For more details, visit our page about Mia-Platform authorization flow.

TLS Encryption

Mia-Platform network traffic is protected by Transport Layer Security (TLS). All the traffic to our Kubernetes clusters is managed by Traefik Ingress Controller, and it is configured to handle HTTPS requests. By default, TLS 1.2 is the recommended minimum TLS version with a minimum key length of 128 bits.

The following ciphersuites are supported by default:

  • TLS_AES_128_GCM_SHA256
  • TLS_AES_256_GCM_SHA384
  • TLS_CHACHA20_POLY1305_SHA256
  • TLS_ECDHE_ECDSA_WITH_AES_128_GCM_SHA256
  • TLS_ECDHE_RSA_WITH_AES_128_GCM_SHA256
  • TLS_ECDHE_ECDSA_WITH_AES_256_GCM_SHA384
  • TLS_ECDHE_RSA_WITH_AES_256_GCM_SHA384
  • TLS_ECDHE_ECDSA_WITH_CHACHA20_POLY1305
  • TLS_ECDHE_RSA_WITH_CHACHA20_POLY1305
  • TLS_ECDHE_RSA_WITH_AES_128_CBC_SHA

TLS certificates are automatically generated using Let's Encrypt. Traefik is configured to use Let's Encrypt to automatically generate and renew the certificates for Mia-Platform domains. By default, Traefik manages 90 days certificates, and starts to renew certificates 30 days before they expire.

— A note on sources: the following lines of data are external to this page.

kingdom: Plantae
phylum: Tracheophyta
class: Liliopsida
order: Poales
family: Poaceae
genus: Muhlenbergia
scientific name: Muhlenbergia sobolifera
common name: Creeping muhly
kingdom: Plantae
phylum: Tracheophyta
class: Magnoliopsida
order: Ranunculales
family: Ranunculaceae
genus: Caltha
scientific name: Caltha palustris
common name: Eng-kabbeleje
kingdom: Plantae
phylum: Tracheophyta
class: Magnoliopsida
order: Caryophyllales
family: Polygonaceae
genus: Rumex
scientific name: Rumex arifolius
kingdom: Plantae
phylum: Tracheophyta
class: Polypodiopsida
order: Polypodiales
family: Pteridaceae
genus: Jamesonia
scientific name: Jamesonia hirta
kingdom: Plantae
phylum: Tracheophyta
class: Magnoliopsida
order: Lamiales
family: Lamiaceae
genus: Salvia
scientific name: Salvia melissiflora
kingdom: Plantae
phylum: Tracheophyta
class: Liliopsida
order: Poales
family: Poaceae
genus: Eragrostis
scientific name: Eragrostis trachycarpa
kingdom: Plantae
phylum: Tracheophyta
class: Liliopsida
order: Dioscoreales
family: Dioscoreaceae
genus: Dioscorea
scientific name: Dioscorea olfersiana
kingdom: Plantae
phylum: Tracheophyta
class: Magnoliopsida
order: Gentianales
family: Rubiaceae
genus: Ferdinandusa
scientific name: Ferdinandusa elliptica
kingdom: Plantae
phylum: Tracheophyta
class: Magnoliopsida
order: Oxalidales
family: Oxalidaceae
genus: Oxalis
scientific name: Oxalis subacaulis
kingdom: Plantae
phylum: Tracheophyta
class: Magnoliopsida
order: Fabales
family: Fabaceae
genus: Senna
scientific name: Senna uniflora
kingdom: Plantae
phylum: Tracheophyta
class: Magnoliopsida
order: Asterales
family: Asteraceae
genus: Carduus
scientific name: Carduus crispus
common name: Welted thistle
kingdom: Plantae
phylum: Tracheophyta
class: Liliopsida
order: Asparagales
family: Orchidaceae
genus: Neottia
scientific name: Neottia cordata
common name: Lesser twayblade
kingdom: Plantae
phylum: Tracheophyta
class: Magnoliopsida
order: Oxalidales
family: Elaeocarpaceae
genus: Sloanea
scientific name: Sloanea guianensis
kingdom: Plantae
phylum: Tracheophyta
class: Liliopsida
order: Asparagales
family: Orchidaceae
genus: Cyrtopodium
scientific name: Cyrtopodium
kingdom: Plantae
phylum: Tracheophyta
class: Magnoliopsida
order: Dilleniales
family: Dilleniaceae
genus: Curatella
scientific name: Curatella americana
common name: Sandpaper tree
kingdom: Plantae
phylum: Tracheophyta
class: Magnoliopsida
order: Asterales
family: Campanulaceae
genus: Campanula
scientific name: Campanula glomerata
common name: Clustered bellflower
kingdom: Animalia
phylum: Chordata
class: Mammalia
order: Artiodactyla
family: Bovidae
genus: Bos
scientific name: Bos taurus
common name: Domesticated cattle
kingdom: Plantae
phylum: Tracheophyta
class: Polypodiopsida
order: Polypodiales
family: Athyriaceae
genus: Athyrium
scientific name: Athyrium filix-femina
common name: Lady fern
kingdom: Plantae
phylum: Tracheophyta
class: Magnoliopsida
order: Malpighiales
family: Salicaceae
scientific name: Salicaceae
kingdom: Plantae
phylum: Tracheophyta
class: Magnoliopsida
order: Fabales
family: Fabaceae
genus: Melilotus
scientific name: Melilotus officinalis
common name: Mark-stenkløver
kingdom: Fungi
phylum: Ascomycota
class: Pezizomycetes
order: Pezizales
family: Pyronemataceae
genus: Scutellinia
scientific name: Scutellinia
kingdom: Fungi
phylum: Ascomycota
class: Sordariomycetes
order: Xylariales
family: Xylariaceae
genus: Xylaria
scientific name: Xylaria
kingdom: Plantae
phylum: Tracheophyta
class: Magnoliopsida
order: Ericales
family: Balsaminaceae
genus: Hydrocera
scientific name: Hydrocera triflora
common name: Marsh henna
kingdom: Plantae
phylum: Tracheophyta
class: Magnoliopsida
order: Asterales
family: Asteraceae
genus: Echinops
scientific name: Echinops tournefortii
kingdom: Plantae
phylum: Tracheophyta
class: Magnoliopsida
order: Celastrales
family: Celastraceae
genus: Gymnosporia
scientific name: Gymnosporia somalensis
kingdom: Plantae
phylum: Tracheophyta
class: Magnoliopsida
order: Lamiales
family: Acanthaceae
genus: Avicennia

For more information about Let's Encrypt certificates compatibility, visit Let's Encrypt documentation.

Internal Testing

Mia-Platform performs regular risk assessments internally, which involve identifying and analyzing technical vulnerabilities and examining business risks and concerns.

External Testing

We account on external professional companies to perform rigorous penetration testing practices on the Console. Tests are performed at least twice per calendar year.

Customers adopting our product might undergo supplementary external penetration tests performed by external companies. The deliverables resulting from such activities might be shared with Mia Platform when vulnerabilities concerning our product are discovered and need treatment.

Application-level security tests follow a standard application assessment methodology (e.g. OWASP with scores leveraging the CVSS framework).

Vulnerability Management

Mia-Platform implements a central ticketing system that tracks all security issues until remediation. Our implementation consists of patches to the OS and the applications on a regular schedule and on need-to-update basis, in accordance with the CVSS (Common Vulnerability Scoring System).

We define development tasks, bug fixes, and new features as issues for specific target releases, deploying them to production only after completing requisite checkpoints such as quality assurance testing, staged deployment, and review.